Yung Lean—aka Yung Leandoer, aka Jonathan Leandoer Hastad—the YouTuber is back.
For those who don’t know, Jonathan Leandoer is a musical visionary from Sweden who became popular in 2013 with his polarizing rap mixtape, “Unknown Death 2002.” The mixtape canonized the “sad rap” sound that many mainstream rap artists are adopting today and set the stage for Yung Lean’s rise as a rap underdog—an outsider who would eventually hang with rap heavyweights like Travis $cott, Mike Dean, and Riff Raff.
Yung Lean’s second full-length EP, “Warlord,” came out earlier this year. The record received positive reception from dedicated “Sadboys” (the name for Yung Lean’s rap and producer collective), but didn’t create the waves that “Unknown Death 2002” did.
Although the record featured a more industrial and modern production style than Yung Lean’s earlier output, many felt that the record showed Yung Lean stagnating as an artist and falling back on a more mainstream rap paradigm.

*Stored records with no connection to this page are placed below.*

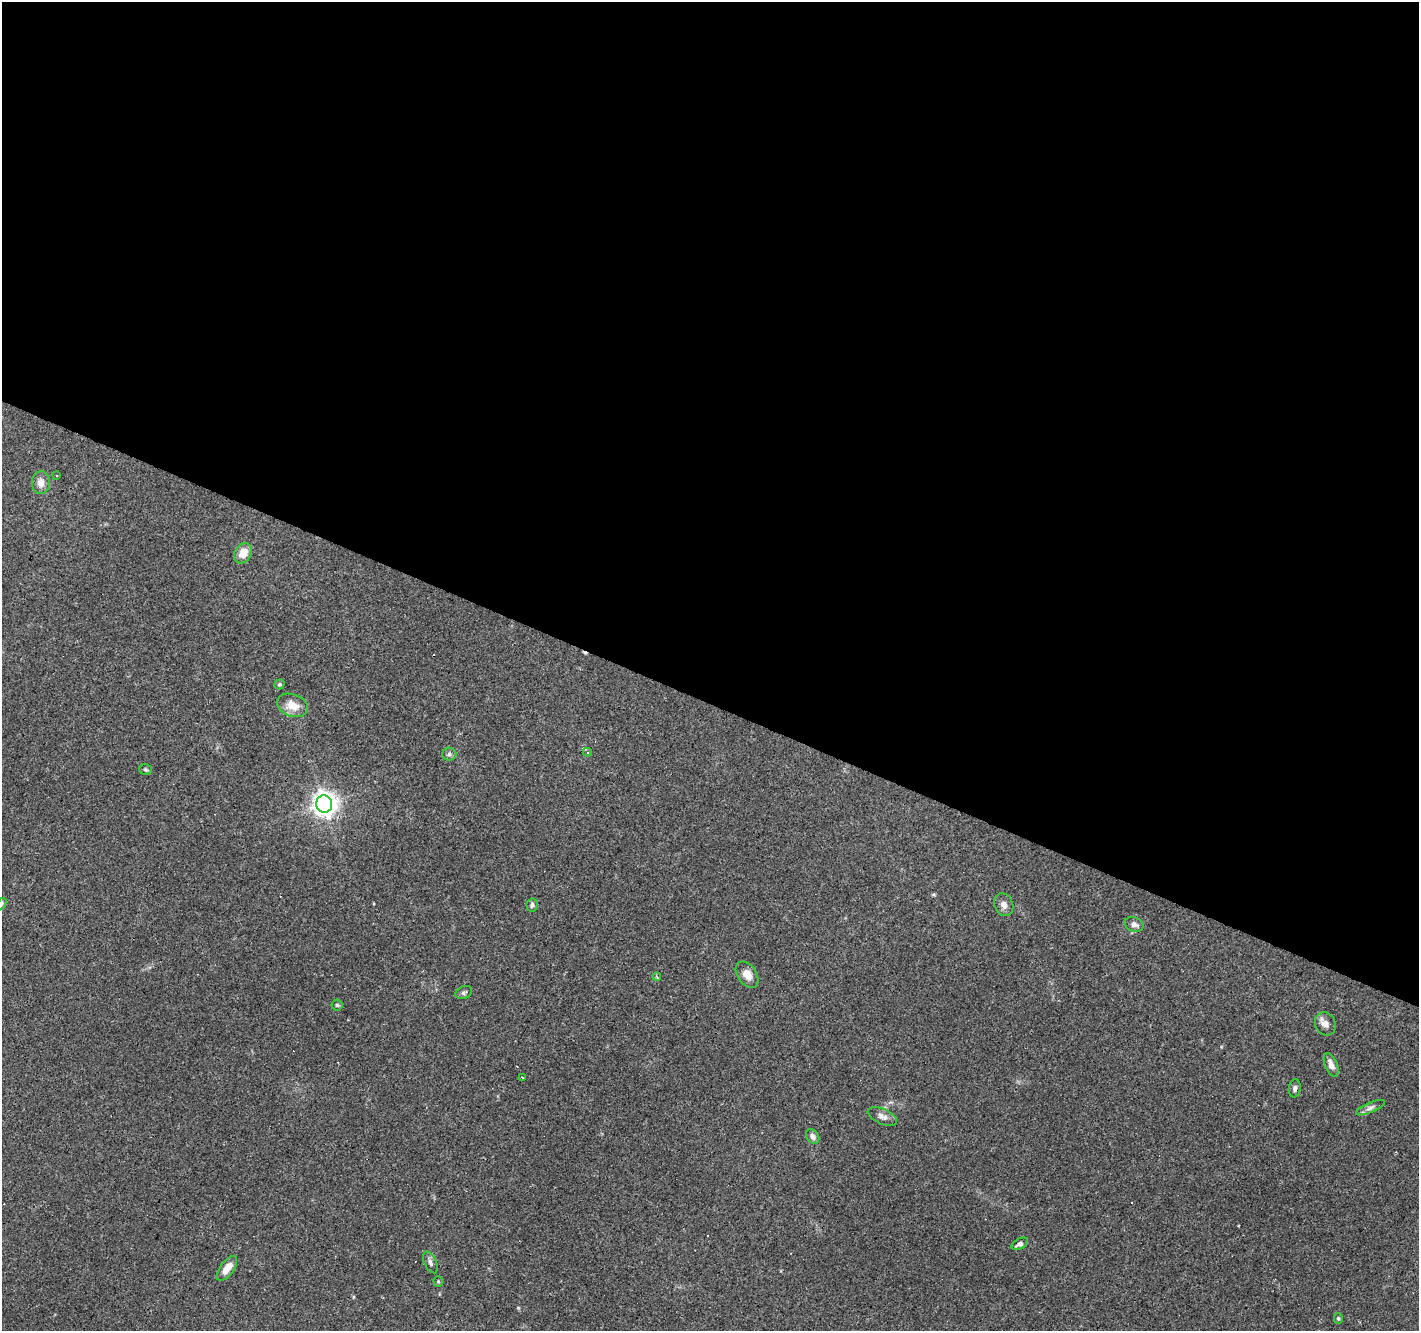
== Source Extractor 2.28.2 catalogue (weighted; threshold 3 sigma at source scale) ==
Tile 3 of 4 x 4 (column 3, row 1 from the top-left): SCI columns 2834-4250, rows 4189-5517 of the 5670 x 5783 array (HDU 1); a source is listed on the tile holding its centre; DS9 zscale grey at full resolution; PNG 1421 x 1333 px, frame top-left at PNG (2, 2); each listed source drawn as its Kron ellipse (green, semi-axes under 4 px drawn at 4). Shown black and unused: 53% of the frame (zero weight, under 3 of 4 exposures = <1% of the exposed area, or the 3 px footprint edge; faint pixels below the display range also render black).
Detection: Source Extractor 2.28.2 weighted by HDU 2 'WHT'; one run over the whole footprint, this tile lists its part. Background 0.0903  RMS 0.0053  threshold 0.0239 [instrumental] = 3 sigma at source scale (4.5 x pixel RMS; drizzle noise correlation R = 1.50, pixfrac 1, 0.0396/0.0396 arcsec/px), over >= 5 px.
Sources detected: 34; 5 cosmic-ray / hot-pixel residue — neither listed nor drawn; the other 29 listed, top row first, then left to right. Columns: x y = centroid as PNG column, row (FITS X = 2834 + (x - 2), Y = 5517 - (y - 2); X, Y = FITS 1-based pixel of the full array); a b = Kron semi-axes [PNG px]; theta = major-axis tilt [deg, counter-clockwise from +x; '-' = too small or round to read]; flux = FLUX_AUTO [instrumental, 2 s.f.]
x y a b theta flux
56 476 3 2 - 0.75
41 483 11 9 -89 3.9
243 553 11 8 58 6.5
279 684 5 4 - 1.2
292 705 16 11 -20 7.3
587 752 4 4 - 1
449 754 7 6 - 1.4
146 769 6 5 - 0.89
324 804 8 8 - 460
2 903 6 3 59 0.72
532 905 6 5 - 1.5
1004 905 11 9 -68 3
1134 924 9 7 -22 2.5
747 975 14 9 -55 5
657 976 4 3 - 0.74
464 992 9 6 24 1.3
337 1005 5 5 - 0.83
1325 1024 12 10 -64 3.3
1331 1065 12 6 -68 3.6
522 1077 3 3 - 1.1
1295 1088 9 6 82 1.5
1370 1108 15 5 23 2.1
882 1116 15 7 -24 2.9
813 1136 8 6 -55 2.2
1020 1244 9 5 28 1.8
430 1262 11 6 -65 1.7
227 1268 14 7 54 6.1
438 1281 5 4 - 0.71
1338 1319 5 4 - 0.71
Overlapping masked pixels (flux is a lower limit): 1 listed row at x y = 324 804
Isophote crosses this tile's border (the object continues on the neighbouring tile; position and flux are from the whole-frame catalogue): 1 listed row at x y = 2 903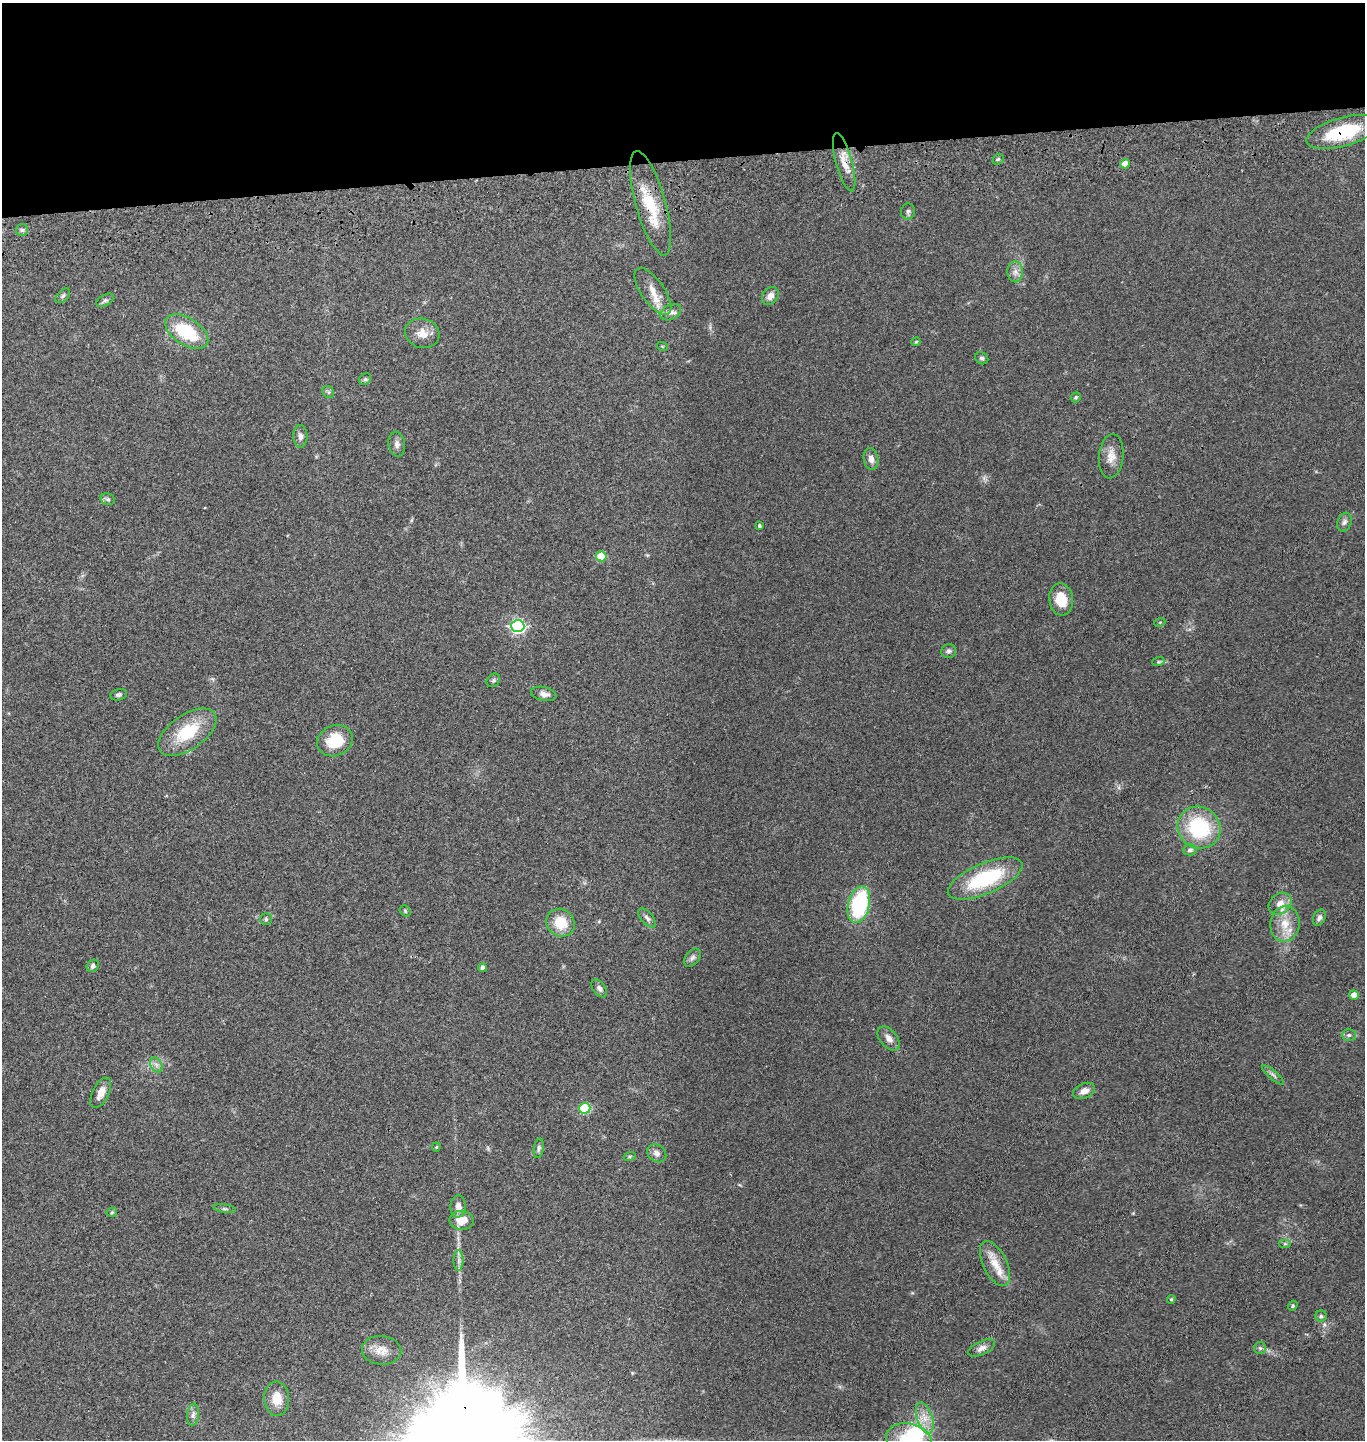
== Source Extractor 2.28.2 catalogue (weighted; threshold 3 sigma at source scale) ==
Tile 2 of 3 x 3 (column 2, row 1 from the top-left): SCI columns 1507-2869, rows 2993-4430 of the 4367 x 4546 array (HDU 1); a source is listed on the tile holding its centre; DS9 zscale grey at full resolution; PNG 1367 x 1442 px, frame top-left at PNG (2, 3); each listed source drawn as its Kron ellipse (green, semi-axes under 4 px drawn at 4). Shown black and unused: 11% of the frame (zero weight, under 3 of 4 exposures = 6% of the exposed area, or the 3 px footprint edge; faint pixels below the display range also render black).
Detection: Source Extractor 2.28.2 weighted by HDU 2 'WHT'; one run over the whole footprint, this tile lists its part. Background 0.0643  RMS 0.0059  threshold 0.0266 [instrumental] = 3 sigma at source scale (4.5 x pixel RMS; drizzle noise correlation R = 1.50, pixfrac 1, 0.05/0.05 arcsec/px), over >= 5 px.
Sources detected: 86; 1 inside a brighter object's white glare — neither listed nor drawn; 2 inside a brighter listed object's ellipse — not listed separately; the other 83 listed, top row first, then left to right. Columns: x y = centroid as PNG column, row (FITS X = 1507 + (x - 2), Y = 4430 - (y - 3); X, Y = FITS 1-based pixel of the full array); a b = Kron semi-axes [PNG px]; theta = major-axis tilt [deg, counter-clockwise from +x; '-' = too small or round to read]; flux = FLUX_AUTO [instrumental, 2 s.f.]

Yung Lean’s low key new YouTube channel—simply titled “Jonathan Leandoer,” after his birth name—should dispel any notions that Yung Lean’s creative half-life has passed its peak.
For the past five months or so, he has been releasing songs on this channel under the radar of mainstream music journalists. In these songs, Leandoer veers off into a musical direction that’s much more influenced by punk rock than rap. Yet he is challenging these musical conventions with the same boldness that made his “Unknown Death 2002” mixtape so enchanting.
The first song uploaded to the channel, titled “On the Road,” puts Yung Lean’s brand of sad in a new context. Leandoer sings without his usual autotune to a backing track that sounds like something that would play at 3 a.m. at the closing hour of a Karaoke bar on a Thursday. Lenoder’s vocals sound as much like karaoke as the backing track itself. It’s not so much that Leandoer’s singing is off-pitch—he does a pretty admirable job of keeping pitch actually. Rather, it’s the desperation, laziness, and despair in his voice that makes the music so jarring.
Tracks like “farawaywithyou” and “Never Again” are characterized by Leandoer’s desperate vocals, these times over instrumental tracks which are remarkably barebones and haunting. “farawaywithyou” features only a piano track under Lean’s vocals, and evokes the feeling of a lonely graveyard monster wailing into the night sky. The most exceptional track on the Jonathan Leandoer channel is, by far, the cathartic and perplexing “Primal Fear.” Yung Lean screams pain on the chorus, and the backing track has a curious marching, Civil War–era feel, with guitar power chords that come into the mix and lower the master volume drastically, producing a strangely profound feeling.
Lendoer’s new music has a classic punk rock spirit, but its bare-bones, DIY vibes give it a distinct feeling of newness and originality. Some of these tracks might not even feel like legitimate “music” on first listen—just hear the way Lean’s screaming on “Primal Fear” overpowers the backing track and makes it almost indiscernible. Still, there’s a feeling of roughness to these songs that seem to be deliberately referencing a sound that has been tagged as “unmastered” or “demo material” for this era, and it works in Leandoer’s favor.
For fans of punk music, sad indie rock bands (like American Football), emo vibes, and Yung Lean’s earlier output, Jonathan Leandoer’s new music is certainly worth a listen. Just search Jonathan Leandoer on YouTube and let your post-election feelings dangle unkempt like a bed of thorns in the brush of a graveyard.